Nello scrivere dell’ennesimo arresto di un paziente che da anni si espone e si batte per i diritti di coloro che si curano con la cannabis in Italia, fatichiamo a trovare le parole adatte. Perché probabilmente non ci sono, e, anche chi di mettere in fila parole ne ha fatto una professione, davanti a ciò che succede in Italia, resta appunto senza. Due giorni fa Andrea Trisciuoglio, fondatore di Lapiantiamo e pilastro delle battaglie in favore dei pazienti, è stato arrestato ed è rimasto due giorni ai domiciliari prima di essere rilasciato.
Il reato commesso? Quello di detenere cannabis light, quella con il principio attivo sotto lo 0,2% e che quindi è legale possedere.

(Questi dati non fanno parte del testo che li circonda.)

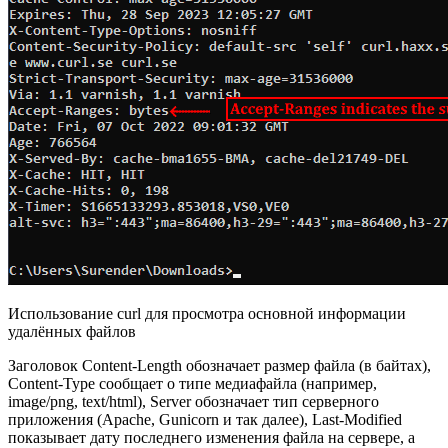
Использование curl для просмотра основной информации
удалённых файлов
Заголовок Content-Length обозначает размер файла (в байтах),
Content-Type сообщает о типе медиафайла (например,
image/png, text/html), Server обозначает тип серверного
приложения (Apache, Gunicorn и так далее), Last-Modified
показывает дату последнего изменения файла на сервере, а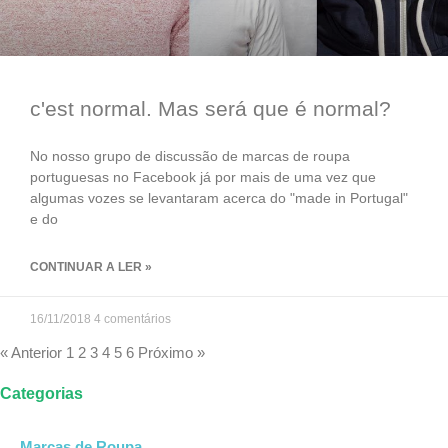
c'est normal. Mas será que é normal?
No nosso grupo de discussão de marcas de roupa
portuguesas no Facebook já por mais de uma vez que
algumas vozes se levantaram acerca do "made in Portugal"
e do
CONTINUAR A LER »
16/11/2018
4 comentários
« Anterior
1
2
3
4
5
6
Próximo »
Categorias
Marcas de Roupa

“Torna come un boomerang il problema di una legge che possiamo definire grigia ed incompiuta, la 242 del 2016, che di fatto non tutela gli imprenditori nel loro diritto al lavoro e pone le persone agli arresti domiciliari”, hanno sottolineato in una nota Massimiliano Iervolino e Giulia Crivellini, segretario e tesoriera di Radicali Italiani.
Già a novembre Andrea Trisciuoglio aveva spiegato che: “Sono senza cannabis da mesi, nelle farmacie non c’è e non arriva ed è una cosa che non posso più accettare". Oggi risponde al telefono con un filo di voce. "Mi son fatto pure questa esperienza", dice per sdrammatizzare dopo la notifica della fine dei domiciliari da parte della guardia di Finanza. “Siamo alle solite”, mi aveva detto al telefono quando a novembre del 2021 era stato fermato, sempre con una pianta di cannabis light sottolineando che, “passa il tempo ma i problemi sono sempre gli stessi”.
"C'è stato un controllo della guardia di Finanza dove Trisciuoglio con un amico stava trasportando della Canapa con contenuto di THC inferiore allo 0,2%, visto che si occupa di coltivazioni, consentite, di cannabis light", racconta l'avvocato Angelo Ippolito che lo difende. "Il fermo ha innestato immediatamente una cascata di conseguenze che hanno portato agli arresti domiciliari. E' paradossale il fatto che stiamo parlando di una produzione che è consentita dalla legge, che è lecita, perché nei limiti prescritti dalla legge, ma siccome non si può fare un accertamento immediato si è proceduto con gli arresti". Nel frattempo Andrea è stato rilasciato. "E' un barlume di speranza almeno sulla possibilità di uscire con un arresto di 48 ore da vicende così brutte dove nulla cambia tra lo spaccio internazionale e una semplice detenzione, tra l'altro di quella legale". Ora dovrebbe chiudersi tutto qui: "Il reato non c'è, non c'è nessuna violazione. Quello che resta impresso, come avvocato, è la quesitone del principio di colpevolezza invece che il principio di innocenza, che dovrebbe guidare le istituzioni. Se non si può distinguere ad occhio se la canapa sia legale o meno, è come se venissi arrestato mentre trasporto una cassa di mele. Viene snaturato il principio di innocenza che fa parte del diritto".
Inutile sottolineare per l'ennesima volta la carenza della cannabis nelle farmacie, che non permette ai pazienti di curarsi. Inutile sottolineare i ritardi mostruosi dello Stato italiano per ciò che riguarda la produzione di cannabis medica a Firenze, le importazioni e la liberalizzazione del mercato. Inutile sottolineare i processi ai pazienti che la coltivano per poter tirare avanti. Lo stato quando i pazienti hanno bisogno sparisce, per mostrare il suo volto peggiore con la repressione ogni volta che ne ha la possibilità.
Con la tristezza che riempie il cuore di tutti gli attivisti italiani per la recente scomparsa di Walter De Benedetto, questa è l'ennesima vicenda che non si può accettare, che non si può spiegare, che si può solo subire. Mentre lo Stato si gira dall'altra parte, e i pazienti restano abbandonati a loro stessi.